**Aim of the exercise:** Every line of the material is to be quoted verbatim, minus the pictures.

**Data extract:**
****

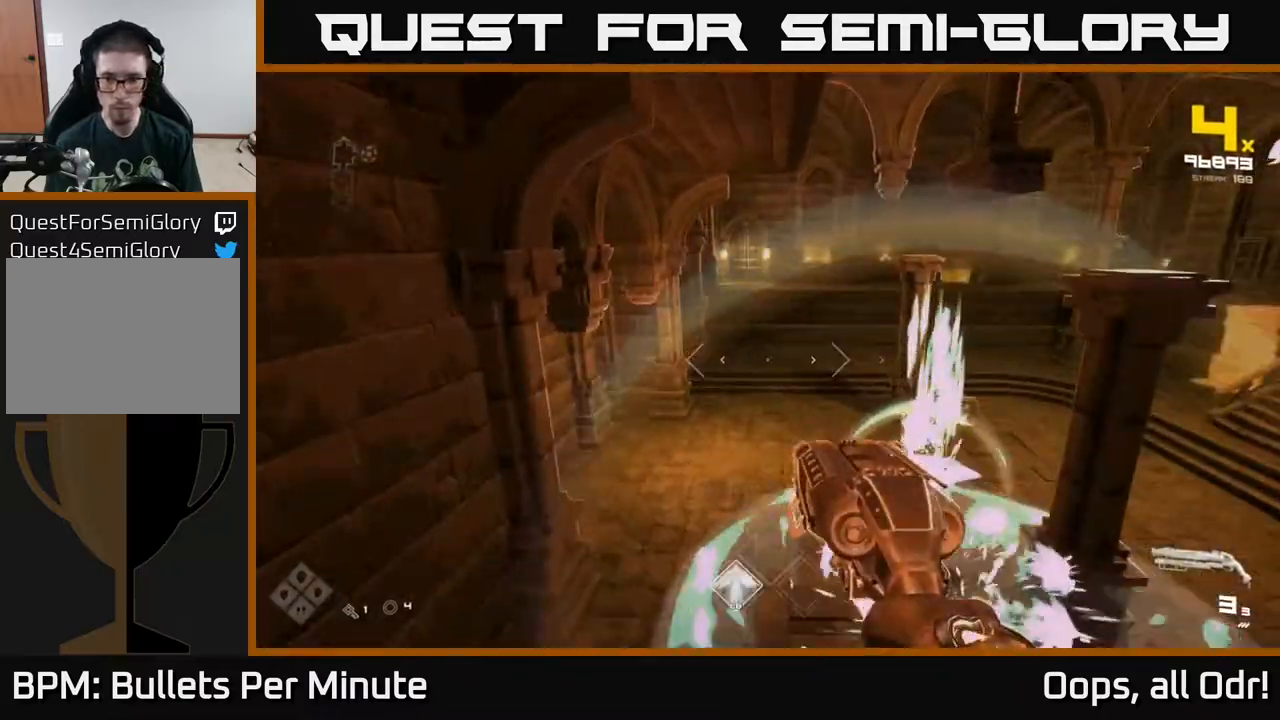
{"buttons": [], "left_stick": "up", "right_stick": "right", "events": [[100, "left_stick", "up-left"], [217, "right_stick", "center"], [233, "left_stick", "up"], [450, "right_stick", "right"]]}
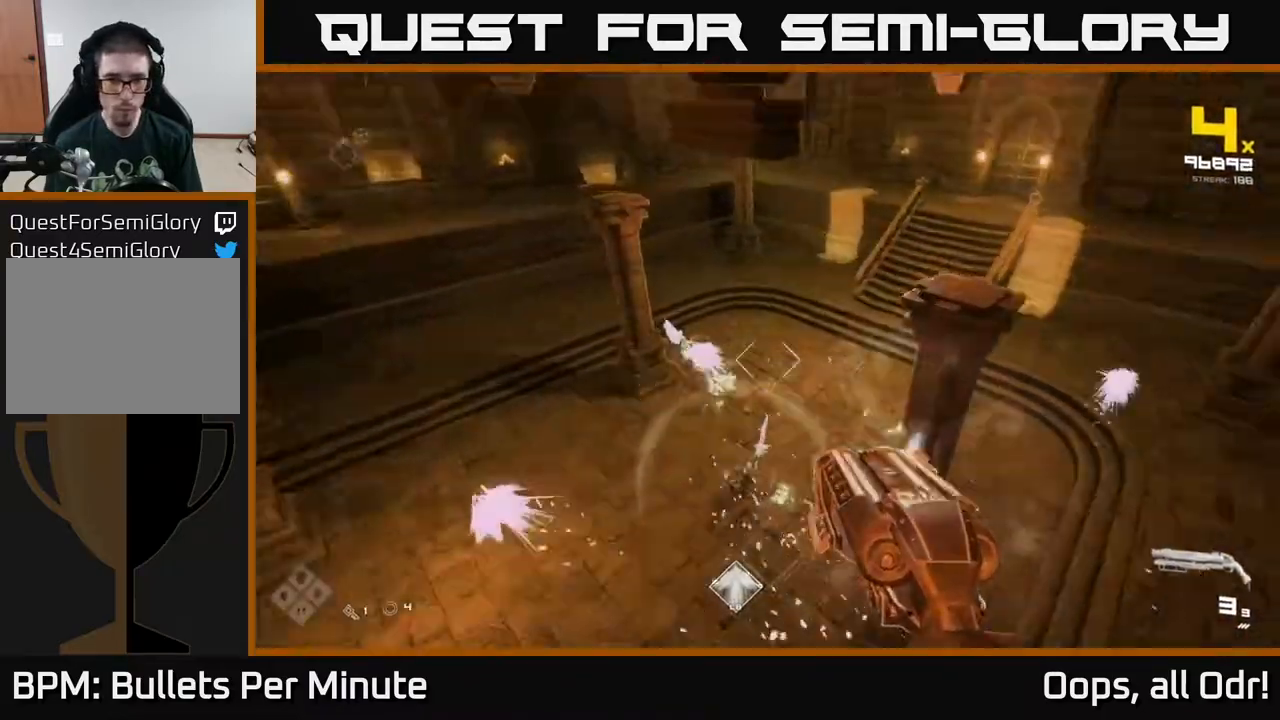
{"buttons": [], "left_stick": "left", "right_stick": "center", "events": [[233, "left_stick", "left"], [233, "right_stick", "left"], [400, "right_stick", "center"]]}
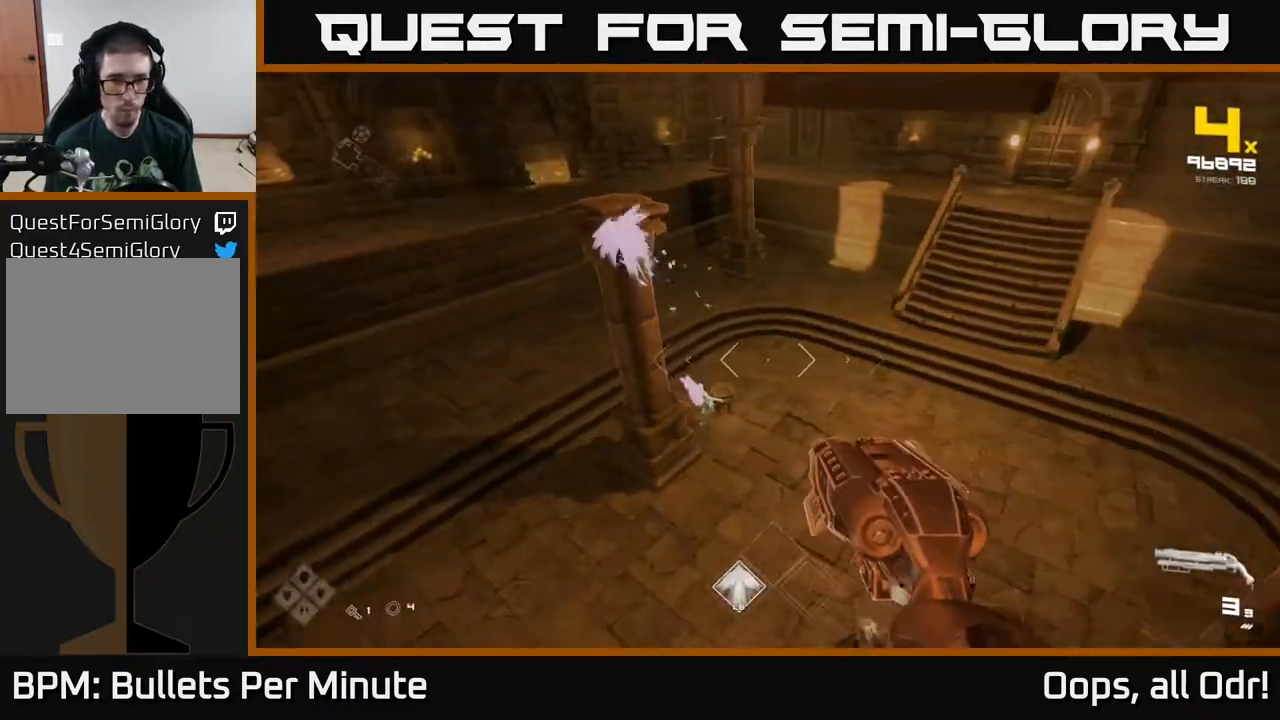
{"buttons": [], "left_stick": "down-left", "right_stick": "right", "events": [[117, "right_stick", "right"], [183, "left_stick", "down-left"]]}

****

**Exercise result:**
{"buttons": [], "left_stick": "up", "right_stick": "right", "events": [[100, "left_stick", "up-left"], [217, "right_stick", "center"], [233, "left_stick", "up"], [450, "right_stick", "right"]]}
{"buttons": [], "left_stick": "left", "right_stick": "center", "events": [[233, "left_stick", "left"], [233, "right_stick", "left"], [400, "right_stick", "center"]]}
{"buttons": [], "left_stick": "down-left", "right_stick": "right", "events": [[117, "right_stick", "right"], [183, "left_stick", "down-left"]]}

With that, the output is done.